History

United States
- Ordered: as Maria
- Laid down: date unknown
- Launched: 1861
- Acquired: 10 February 1864
- Commissioned: c. 10 March 1864
- Decommissioned: 8 August 1865
- Stricken: 1865 (est.)
- Home port: Mound City, Illinois
- Fate: Sold, 17 August 1865

General characteristics
- Displacement: 211 tons
- Length: 157 ft (48 m)
- Beam: 31 ft 6 in (9.60 m)
- Draught: 5 ft (1.5 m)
- Propulsion: steam engine; sternwheel-propelled;
- Speed: 6 knots
- Complement: not known
- Armament: eight 24-pounder howitzers

= USS Fairy =

Gunboat of the United States Navy

USS Fairy was a steamer purchased by the Union Navy during the American Civil War.

She was used by the Union Navy as a gunboat assigned to patrol Confederate waterways. Post-war she was temporarily employed as an ammunition ship before finally being decommissioned.

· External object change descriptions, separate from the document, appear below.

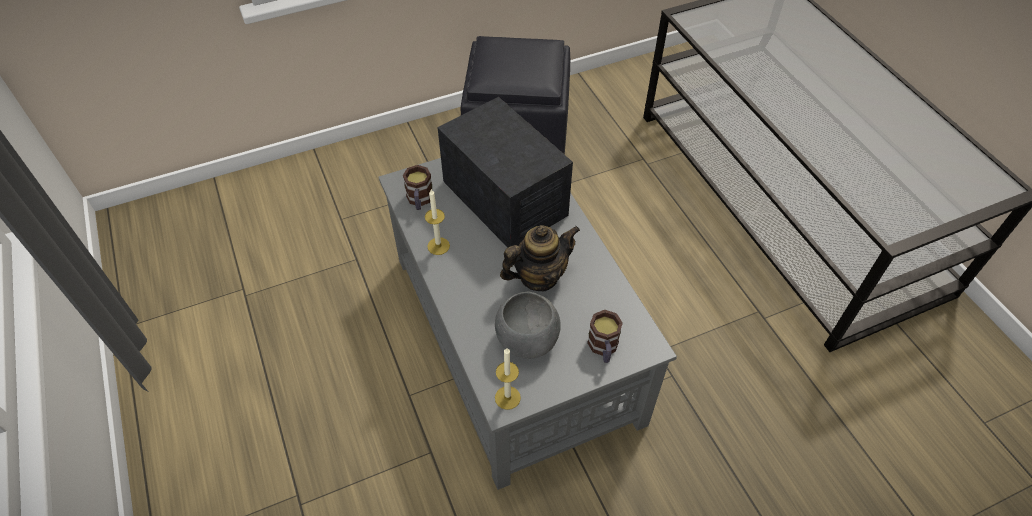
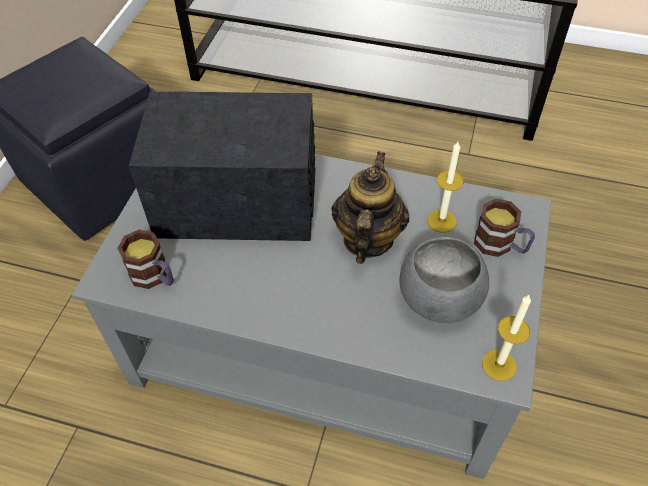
camera: 50 degrees left, 0 degrees up
candle [425,189,450,255] -> candle moved to [427,142,464,233]

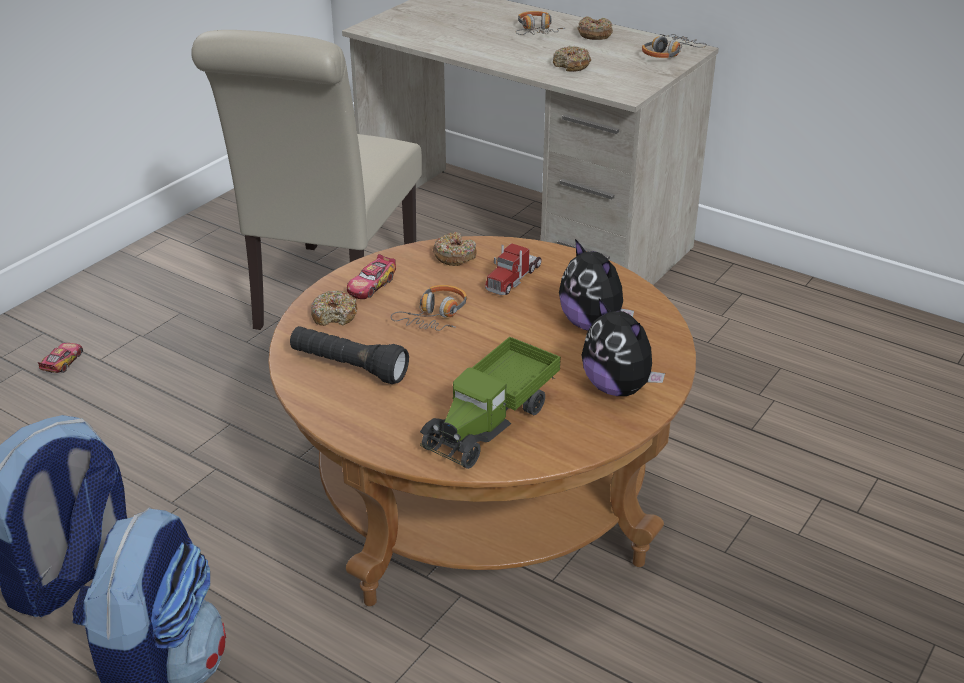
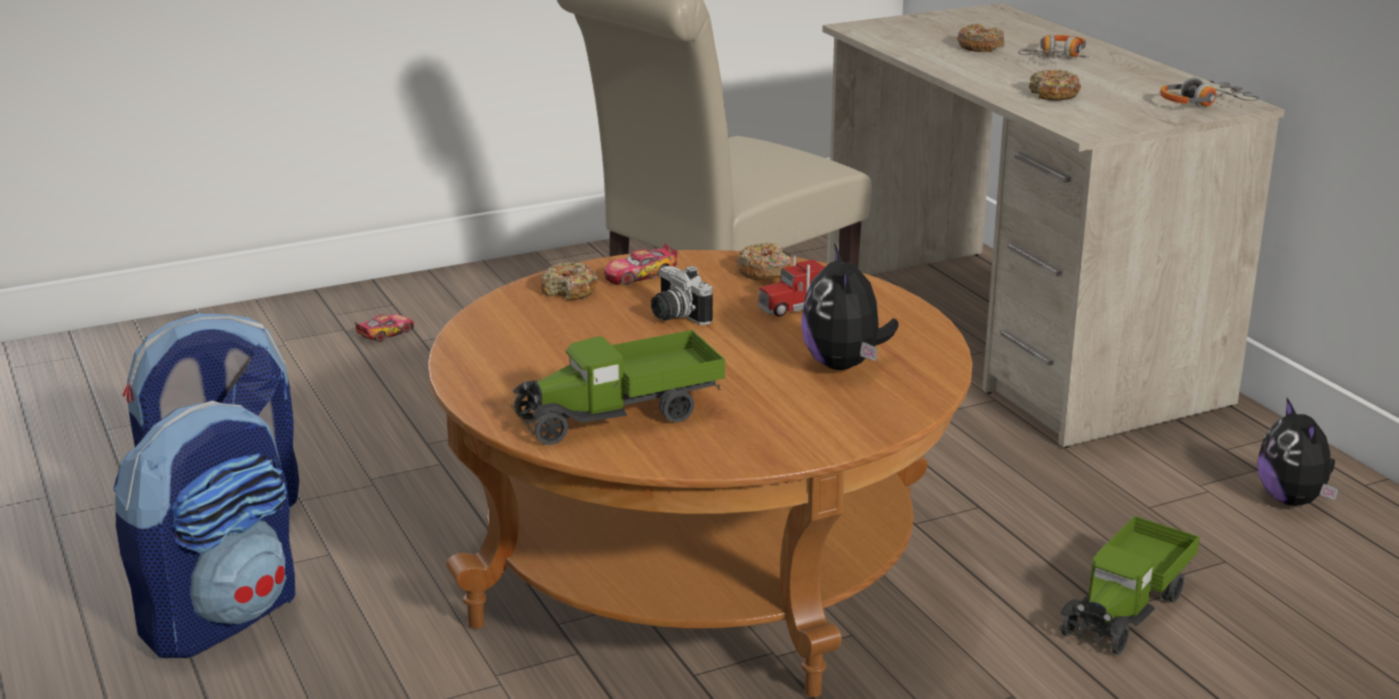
camera: 30 degrees right, 10 degrees down
black flashlight [290,326,409,384] -> none
headphones [391,285,467,331] -> camera [651,266,713,325]
donut [577,16,613,40] -> donut moved to [957,24,1004,52]
plush toy [581,299,665,396] -> plush toy moved to [1258,398,1338,506]
none -> toy truck [1059,516,1200,655]

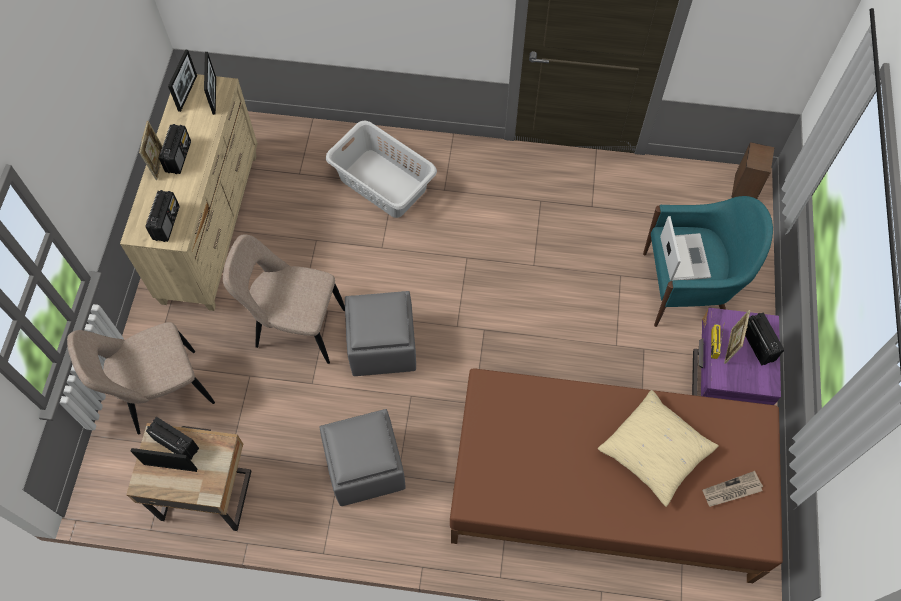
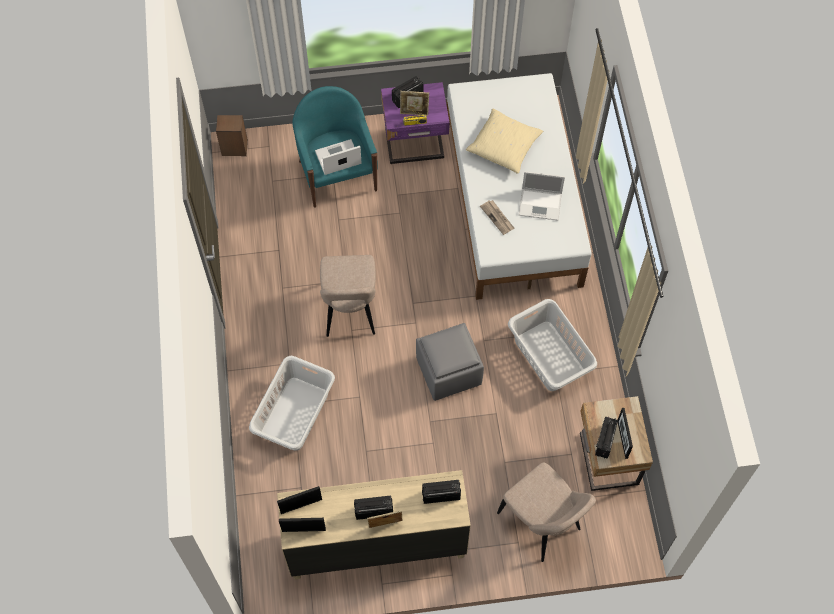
camera: 105 degrees left, 0 degrees up
beige chair [223,234,345,364] -> beige chair moved to [320,255,376,337]
grey ottoman [319,409,406,506] -> grey laundry basket [508,299,597,391]
brown bed [450,368,783,583] -> white bed [446,73,592,300]
newspaper [702,471,763,507] -> newspaper moved to [480,200,514,235]
none -> laptop [519,171,565,221]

== Built in Ohio in 1861 ==

Fairy was built in 1861 at Cincinnati, Ohio, as Maria; purchased by the Navy 10 February 1864; and first sailed 10 March 1864, Acting Master H. S. Wetmore in command.

== Civil War service ==
=== Assigned patrol duties on the Mississippi, White and Tennessee Rivers ===

Based at Mound City, Illinois, Fairy patrolled and had convoy duty in the Mississippi, White, and Tennessee Rivers, often providing transportation and firepower to Union Army expeditions, and shelling Confederate troop concentrations and batteries ashore. Although she normally operated in the northern section of the Mississippi River, she sailed down river to carry high ranking Union Army officers from Memphis, Tennessee, to New Orleans, Louisiana, in June 1864.

=== Supporting operations against General J. B. Hood ===

On patrol in the Tennessee River, in December 1864 and January 1865, she convoyed Union Army transports from Clifton to Eastport, and carried out other operations in the concerted attack on troops under General John Bell Hood, preventing them from crossing the river near Florence. Her last duty, following the war, was transporting ordnance stores to Jefferson Barracks, Missouri.

== Post-war decommissioning and disposal ==

She was decommissioned 8 August 1865 at Mound City, and sold 17 August 1865.